If free will does exist it would be an entity that can’t be verified. It would be one of these things which operates outside the laws of physics. Yet it doesn’t make much sense to posit knowledge of things that exist beyond the physical. Such entities can’t be verified OR falsified. They are untestable. No amount of information can prove or disprove them.

If everything in existence is subject to causal physics then how can it be said that anything has genuine freedom? Everything in existence is determined by an infinity of other things all interconnected in a massively complex web.

Understood like this, free will is only a metaphor; it is terminology used to describe the behaviour around choosing. There may be ten things on the menu which you consider before settling on one but the idea that you freely chose it is a logical step too far. You may only mean that nobody held a gun to your head. You chose from several options but that the act of choosing was free, that it somehow defied the laws of physics, is far-fetching.

Does the determinism I am arguing for here need to imply pre-determinism?
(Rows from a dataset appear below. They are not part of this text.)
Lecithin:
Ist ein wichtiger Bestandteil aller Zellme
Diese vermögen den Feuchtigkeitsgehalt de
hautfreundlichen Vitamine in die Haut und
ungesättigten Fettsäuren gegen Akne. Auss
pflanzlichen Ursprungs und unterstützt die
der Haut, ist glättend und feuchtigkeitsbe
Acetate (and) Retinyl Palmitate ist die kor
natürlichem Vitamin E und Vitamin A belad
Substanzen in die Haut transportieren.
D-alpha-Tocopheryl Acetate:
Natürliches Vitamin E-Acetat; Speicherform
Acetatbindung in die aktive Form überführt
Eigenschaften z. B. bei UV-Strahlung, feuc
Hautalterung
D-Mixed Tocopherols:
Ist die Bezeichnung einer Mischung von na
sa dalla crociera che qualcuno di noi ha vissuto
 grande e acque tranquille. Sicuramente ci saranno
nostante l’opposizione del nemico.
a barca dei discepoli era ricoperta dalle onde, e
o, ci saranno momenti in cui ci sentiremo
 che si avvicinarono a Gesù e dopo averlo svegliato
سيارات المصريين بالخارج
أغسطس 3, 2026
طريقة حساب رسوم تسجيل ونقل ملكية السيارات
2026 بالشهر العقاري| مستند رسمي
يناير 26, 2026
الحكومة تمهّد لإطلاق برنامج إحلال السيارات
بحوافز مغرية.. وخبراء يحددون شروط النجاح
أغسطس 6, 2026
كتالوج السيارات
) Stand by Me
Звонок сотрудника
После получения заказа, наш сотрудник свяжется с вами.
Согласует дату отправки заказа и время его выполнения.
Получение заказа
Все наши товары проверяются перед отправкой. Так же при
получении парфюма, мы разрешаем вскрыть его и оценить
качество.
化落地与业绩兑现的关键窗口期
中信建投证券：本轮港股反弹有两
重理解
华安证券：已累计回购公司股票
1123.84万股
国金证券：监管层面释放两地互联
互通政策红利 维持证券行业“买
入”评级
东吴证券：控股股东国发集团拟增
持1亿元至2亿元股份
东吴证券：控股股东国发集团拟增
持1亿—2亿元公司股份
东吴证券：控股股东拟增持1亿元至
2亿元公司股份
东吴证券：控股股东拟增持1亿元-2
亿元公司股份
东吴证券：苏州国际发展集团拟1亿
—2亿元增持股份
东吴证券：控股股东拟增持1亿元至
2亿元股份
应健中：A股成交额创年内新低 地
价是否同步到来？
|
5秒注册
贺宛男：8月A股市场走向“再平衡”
I’m not sure. There could be a cutting edge for events where an infinite number of possible outcomes offer themselves up only for one to be selected. It may only be in the moment that all is ultimately determined but determined nevertheless and not by anything freely controlled by humans.

That somehow humans might control that selection process with their special will is so unlikely as to be ridiculous. Those who argue for this usually only attribute such a super-power to homo-sapiens while denying that other sentient beings have it. These other biological forms are too steeped in their instinctual natures apparently.

No, I think the notion of a will which freely roams the spiritual cosmos is another example of hubristic humanity and its quaint pretensions. It is as fanciful as the wildest of myths, about as credible as invisible spiders.